The race to develop new obesity medicines is widening beyond established GLP-1 therapies, as Insilico Medicine nominates an artificial intelligence-designed drug as a preclinical candidate.
The company said its oral small-molecule therapy, ISM0686, targets the GIP receptor, a pathway linked to metabolism and energy balance. The drug has shown efficacy in mouse models but has not yet been tested in humans.
Unlike leading GLP-1 treatments, which are largely delivered by injection, an oral alternative could expand patient access and convenience if clinical trials confirm its safety and effectiveness. Several pharmaceutical groups are exploring similar approaches as demand for weight-loss drugs accelerates.
Insilico said it moved from concept to preclinical nomination in about 14 months, using AI tools to design and refine the compound. Fewer than 200 molecules were synthesised during development, a lower number than in many traditional drug discovery programmes.
In mouse studies, ISM0686 produced about 10 per cent weight loss as a standalone therapy and up to 31 per cent when combined with semaglutide, a widely used GLP-1 treatment. The results remain preliminary and are limited to animal models.
The commercial stakes are high. Industry forecasts suggest the global market for obesity treatments could reach about $60bn by 2030, as rising prevalence and expanding reimbursement drive demand. The prospect of sustained growth has intensified competition among biotechnology companies and large pharmaceutical groups seeking new mechanisms, combination regimens and oral formulations.

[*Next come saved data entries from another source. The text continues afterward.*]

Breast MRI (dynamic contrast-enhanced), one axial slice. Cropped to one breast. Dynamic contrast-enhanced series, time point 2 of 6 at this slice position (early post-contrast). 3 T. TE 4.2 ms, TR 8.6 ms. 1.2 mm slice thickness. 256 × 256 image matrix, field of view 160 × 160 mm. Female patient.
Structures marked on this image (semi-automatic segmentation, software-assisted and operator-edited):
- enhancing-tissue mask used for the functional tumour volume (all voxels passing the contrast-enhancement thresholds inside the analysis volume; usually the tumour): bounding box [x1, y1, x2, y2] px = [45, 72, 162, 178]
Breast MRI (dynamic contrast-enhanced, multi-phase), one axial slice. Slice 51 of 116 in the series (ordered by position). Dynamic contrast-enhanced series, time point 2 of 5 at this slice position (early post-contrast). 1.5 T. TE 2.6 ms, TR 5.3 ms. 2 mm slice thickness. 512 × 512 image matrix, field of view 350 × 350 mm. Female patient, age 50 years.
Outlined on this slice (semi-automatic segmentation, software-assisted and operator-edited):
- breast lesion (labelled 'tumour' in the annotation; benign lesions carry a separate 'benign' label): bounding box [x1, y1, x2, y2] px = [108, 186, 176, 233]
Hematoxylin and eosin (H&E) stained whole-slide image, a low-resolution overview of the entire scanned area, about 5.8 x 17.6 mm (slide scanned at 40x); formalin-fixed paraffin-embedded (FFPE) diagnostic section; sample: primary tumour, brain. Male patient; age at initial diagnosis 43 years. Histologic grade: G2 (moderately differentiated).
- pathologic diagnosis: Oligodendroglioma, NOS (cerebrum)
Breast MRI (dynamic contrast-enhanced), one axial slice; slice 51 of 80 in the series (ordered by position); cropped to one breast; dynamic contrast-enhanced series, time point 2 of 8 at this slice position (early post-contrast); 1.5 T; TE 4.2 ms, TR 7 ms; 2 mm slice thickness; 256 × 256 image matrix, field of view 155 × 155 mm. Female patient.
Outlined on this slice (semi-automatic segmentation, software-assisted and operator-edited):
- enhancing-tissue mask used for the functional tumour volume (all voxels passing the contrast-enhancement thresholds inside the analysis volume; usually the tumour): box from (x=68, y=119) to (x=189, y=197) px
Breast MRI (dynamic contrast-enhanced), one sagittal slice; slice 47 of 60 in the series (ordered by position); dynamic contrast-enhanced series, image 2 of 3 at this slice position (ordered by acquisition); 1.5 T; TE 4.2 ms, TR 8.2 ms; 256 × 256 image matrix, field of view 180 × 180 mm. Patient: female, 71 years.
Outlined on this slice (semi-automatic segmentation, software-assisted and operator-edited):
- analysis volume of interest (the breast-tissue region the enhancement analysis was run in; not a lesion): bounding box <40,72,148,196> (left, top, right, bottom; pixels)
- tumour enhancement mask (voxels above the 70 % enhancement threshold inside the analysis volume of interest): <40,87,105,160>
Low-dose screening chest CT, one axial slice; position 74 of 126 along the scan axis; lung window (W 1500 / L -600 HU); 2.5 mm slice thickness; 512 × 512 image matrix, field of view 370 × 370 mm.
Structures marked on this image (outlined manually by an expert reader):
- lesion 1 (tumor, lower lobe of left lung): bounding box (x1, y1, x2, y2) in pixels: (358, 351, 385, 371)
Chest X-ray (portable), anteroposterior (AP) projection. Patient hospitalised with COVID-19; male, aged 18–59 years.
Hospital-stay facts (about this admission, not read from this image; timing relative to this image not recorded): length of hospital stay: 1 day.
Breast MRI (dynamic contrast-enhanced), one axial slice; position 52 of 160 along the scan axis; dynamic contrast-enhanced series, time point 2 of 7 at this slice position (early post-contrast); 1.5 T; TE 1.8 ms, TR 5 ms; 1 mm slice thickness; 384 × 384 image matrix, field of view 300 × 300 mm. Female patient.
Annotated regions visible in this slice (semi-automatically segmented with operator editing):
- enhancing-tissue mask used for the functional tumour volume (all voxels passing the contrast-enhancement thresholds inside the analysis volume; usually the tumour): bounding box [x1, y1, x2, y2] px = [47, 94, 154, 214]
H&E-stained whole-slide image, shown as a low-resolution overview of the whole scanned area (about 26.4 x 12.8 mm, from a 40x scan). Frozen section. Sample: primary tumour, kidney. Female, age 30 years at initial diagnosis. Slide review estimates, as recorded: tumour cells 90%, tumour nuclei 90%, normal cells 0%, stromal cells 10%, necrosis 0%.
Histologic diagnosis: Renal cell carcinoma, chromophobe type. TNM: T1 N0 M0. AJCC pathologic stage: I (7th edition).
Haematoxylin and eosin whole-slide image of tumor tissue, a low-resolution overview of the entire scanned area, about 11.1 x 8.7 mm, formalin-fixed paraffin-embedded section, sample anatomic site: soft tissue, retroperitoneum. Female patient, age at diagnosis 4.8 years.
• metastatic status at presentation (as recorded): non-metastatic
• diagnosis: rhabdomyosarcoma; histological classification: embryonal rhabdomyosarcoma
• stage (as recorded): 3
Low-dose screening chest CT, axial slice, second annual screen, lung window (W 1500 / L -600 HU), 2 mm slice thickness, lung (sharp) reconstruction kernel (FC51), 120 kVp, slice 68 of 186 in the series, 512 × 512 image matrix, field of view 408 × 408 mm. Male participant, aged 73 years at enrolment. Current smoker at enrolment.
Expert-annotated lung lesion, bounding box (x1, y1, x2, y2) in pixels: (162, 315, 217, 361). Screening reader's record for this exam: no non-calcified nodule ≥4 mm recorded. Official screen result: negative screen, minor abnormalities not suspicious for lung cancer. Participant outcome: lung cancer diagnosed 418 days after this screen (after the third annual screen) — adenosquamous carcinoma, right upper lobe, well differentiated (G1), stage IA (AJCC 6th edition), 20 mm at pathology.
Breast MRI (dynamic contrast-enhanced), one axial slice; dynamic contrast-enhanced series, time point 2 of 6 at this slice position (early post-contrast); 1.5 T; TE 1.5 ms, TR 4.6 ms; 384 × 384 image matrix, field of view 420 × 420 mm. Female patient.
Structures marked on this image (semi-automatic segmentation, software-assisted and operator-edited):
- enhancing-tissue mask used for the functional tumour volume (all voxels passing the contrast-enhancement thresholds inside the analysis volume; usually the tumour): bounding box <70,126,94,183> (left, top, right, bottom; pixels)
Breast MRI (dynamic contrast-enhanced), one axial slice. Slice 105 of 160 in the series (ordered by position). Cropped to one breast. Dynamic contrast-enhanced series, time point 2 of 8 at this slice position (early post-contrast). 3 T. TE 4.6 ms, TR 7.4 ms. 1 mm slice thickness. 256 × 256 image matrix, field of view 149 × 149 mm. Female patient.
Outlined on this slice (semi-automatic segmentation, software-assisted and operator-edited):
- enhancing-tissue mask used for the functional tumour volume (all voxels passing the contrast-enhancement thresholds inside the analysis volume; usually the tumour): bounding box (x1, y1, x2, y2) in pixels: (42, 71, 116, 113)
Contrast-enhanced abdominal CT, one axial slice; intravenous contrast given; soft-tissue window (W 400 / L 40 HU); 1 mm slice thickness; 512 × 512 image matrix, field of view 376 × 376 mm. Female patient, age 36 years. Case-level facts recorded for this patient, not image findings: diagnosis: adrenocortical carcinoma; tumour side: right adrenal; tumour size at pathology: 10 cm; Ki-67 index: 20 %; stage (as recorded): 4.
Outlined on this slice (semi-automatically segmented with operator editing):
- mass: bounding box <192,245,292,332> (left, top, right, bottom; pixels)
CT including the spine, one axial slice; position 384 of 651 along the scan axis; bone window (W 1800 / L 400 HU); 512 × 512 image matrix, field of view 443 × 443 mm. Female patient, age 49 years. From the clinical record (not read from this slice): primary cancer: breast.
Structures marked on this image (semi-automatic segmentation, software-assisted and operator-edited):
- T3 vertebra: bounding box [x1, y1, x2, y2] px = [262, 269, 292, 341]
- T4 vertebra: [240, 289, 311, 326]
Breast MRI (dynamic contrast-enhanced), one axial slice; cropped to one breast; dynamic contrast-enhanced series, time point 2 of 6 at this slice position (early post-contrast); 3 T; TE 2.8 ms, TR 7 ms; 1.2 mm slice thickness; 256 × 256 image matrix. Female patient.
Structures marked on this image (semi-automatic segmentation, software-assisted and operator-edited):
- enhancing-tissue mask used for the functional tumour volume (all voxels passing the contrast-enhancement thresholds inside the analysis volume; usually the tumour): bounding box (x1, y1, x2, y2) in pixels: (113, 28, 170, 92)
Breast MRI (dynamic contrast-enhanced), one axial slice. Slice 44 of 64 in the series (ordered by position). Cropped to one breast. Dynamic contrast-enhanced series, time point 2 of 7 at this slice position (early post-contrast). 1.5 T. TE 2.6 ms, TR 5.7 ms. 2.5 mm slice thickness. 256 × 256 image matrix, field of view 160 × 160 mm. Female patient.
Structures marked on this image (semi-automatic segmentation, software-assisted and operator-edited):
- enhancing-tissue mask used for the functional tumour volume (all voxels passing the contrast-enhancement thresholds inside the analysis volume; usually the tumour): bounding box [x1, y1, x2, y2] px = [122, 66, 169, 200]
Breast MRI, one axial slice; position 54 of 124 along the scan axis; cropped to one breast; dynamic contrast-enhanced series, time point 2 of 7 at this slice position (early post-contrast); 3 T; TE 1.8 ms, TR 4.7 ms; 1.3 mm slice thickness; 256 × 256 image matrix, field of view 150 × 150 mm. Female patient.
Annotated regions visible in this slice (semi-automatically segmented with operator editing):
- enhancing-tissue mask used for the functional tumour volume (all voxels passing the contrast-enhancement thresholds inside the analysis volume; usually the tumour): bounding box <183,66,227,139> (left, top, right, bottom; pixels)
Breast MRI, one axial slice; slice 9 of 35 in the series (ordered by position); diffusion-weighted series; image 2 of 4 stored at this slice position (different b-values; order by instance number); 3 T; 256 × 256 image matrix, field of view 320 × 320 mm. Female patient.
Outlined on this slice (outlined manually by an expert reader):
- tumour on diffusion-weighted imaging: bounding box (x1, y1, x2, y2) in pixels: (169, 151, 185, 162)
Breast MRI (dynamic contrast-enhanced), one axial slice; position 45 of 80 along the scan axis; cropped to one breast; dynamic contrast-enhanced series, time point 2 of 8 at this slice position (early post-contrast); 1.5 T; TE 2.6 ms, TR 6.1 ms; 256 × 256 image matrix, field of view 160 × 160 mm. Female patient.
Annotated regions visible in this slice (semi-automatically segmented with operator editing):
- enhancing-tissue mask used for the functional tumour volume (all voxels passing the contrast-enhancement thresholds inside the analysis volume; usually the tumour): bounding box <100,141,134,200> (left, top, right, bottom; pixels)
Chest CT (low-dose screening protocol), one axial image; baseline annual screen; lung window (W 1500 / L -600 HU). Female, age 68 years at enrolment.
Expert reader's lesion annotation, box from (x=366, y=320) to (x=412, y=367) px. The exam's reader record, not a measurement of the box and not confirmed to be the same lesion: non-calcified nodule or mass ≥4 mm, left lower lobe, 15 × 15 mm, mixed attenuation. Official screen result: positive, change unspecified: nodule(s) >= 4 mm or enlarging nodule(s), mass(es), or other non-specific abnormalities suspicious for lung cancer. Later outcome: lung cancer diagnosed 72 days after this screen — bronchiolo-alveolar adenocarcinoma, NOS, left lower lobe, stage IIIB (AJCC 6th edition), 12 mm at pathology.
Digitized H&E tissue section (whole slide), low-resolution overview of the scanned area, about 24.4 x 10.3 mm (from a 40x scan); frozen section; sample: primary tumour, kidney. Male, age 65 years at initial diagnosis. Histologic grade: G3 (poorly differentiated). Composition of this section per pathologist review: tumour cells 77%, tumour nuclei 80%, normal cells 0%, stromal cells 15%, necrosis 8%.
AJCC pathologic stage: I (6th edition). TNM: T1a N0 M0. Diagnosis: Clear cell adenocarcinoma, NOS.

Regulators are expected to scrutinise long-term safety and durability of effect as more candidates move into clinical testing. Historically, promising animal data have not always translated into success in human trials.
For Insilico, the programme also serves as a test of AI-driven drug development. The company argues that machine learning can shorten timelines and reduce laboratory work in early discovery. Whether that approach can deliver approved therapies at scale will depend on the outcome of future clinical studies.